If you're willing to use a web browser as the GUI to your app (which also helps portability across systems ... you might even run the app on a PC but access it via a tablet or phone, giving you a touchscreen!) I recommend looking at Gnoga available from www.gnoga.com. Take a look at some of its tutorials, they should be easy to build and get you started accessing mouse and simple drawing.

EDIT

Having found the magic words (Centos, ncurses) in various comments (which you could usefully add to the question, in case there are better answers) what you are looking for is an Ada binding to ncurses such as this one.
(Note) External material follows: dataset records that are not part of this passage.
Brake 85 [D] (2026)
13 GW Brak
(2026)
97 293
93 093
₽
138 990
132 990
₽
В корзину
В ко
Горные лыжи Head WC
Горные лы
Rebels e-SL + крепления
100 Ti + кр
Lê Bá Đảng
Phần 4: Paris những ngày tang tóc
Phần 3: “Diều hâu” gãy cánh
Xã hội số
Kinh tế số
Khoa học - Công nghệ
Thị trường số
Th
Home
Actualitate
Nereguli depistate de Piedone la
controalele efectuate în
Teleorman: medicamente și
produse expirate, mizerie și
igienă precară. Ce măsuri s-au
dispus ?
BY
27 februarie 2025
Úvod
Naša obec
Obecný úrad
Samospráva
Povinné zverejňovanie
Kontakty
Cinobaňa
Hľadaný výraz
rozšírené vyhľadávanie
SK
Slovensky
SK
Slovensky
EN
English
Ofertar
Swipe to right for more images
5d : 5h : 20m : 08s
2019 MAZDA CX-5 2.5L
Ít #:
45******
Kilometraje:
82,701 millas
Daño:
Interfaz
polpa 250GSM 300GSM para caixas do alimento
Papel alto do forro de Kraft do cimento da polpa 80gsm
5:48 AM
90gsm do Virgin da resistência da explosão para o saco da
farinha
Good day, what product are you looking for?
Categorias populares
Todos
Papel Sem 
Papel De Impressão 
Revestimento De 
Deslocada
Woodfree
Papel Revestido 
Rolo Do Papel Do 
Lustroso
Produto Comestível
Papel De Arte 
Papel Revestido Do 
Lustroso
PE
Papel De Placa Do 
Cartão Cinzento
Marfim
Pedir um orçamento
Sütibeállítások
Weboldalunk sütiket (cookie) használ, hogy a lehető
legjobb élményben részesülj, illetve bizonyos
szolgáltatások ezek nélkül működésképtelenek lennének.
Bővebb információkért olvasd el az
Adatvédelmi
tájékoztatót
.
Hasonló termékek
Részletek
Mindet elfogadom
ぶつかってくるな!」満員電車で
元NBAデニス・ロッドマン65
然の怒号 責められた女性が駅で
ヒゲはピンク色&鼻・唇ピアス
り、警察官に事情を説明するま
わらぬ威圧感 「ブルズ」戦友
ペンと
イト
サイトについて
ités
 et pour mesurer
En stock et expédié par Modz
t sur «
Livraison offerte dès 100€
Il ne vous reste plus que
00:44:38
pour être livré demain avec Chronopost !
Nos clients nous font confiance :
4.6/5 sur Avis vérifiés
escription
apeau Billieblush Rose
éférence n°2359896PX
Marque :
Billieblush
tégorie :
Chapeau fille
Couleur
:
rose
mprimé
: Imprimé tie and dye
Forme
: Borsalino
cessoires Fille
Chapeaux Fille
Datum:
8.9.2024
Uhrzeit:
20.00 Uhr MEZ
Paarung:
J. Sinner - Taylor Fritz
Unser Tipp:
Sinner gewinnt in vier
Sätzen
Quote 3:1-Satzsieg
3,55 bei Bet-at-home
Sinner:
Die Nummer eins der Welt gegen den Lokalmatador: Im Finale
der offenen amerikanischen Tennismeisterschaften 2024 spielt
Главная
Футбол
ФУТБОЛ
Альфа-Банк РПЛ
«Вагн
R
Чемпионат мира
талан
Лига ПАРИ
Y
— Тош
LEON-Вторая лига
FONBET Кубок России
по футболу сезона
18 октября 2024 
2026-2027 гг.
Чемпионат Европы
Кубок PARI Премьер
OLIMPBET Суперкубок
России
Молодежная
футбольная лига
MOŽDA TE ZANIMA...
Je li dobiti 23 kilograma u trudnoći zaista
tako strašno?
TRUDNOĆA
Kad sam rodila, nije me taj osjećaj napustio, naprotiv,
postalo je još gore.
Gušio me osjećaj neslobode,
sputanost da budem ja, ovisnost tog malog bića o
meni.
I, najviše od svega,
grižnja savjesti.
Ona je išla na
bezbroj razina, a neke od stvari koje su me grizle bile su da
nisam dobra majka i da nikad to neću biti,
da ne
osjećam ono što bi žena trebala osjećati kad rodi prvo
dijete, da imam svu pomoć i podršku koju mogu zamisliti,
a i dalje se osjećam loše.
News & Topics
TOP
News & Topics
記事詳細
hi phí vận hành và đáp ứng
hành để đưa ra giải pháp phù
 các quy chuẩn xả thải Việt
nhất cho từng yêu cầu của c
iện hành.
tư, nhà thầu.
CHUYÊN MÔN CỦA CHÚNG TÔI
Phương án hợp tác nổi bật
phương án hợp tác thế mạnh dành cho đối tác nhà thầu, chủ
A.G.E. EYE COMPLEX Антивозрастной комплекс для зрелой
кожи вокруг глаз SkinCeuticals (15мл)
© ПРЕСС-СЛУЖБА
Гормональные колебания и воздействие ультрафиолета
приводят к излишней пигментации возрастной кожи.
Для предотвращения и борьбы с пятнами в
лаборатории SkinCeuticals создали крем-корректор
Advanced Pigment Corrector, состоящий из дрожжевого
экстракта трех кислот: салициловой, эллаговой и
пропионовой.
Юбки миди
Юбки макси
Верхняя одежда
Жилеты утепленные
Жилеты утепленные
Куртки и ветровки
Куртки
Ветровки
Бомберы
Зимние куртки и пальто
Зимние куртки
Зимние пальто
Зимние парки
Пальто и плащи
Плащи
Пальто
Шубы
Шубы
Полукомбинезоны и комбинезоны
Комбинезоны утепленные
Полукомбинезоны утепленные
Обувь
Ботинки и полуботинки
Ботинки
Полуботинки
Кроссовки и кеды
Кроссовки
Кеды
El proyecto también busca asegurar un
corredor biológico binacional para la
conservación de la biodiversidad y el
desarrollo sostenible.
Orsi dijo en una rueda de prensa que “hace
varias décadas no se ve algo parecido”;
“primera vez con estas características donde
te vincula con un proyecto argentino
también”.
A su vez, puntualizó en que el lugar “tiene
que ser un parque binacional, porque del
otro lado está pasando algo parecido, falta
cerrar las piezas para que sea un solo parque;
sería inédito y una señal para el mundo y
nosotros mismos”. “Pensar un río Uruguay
This binding is part of the official ncurses source since version 5.8 so should already be available on Centos.

It should then be a simple matter of writing a Read procedure which calls the ncurses mouse handling package, returning mouse position (scaled to an 8-bit Integer or Natural, and probably offset from the console window origin) whenever the LH button is pressed, otherwise presumably returning ... whatever an OUT parameter is initialised to, (presumably BYTE'FIRST)

Job done.

Now we can see the touch screen filename si part of the /dev/ hierarchy it may be even simpler to see if there is any mileage in finding documentation on /dev/mouse as @zerte suggests (or /dev/input/mouse[0|1] on my laptop) ... but I think ncurses will be less machine-dependent.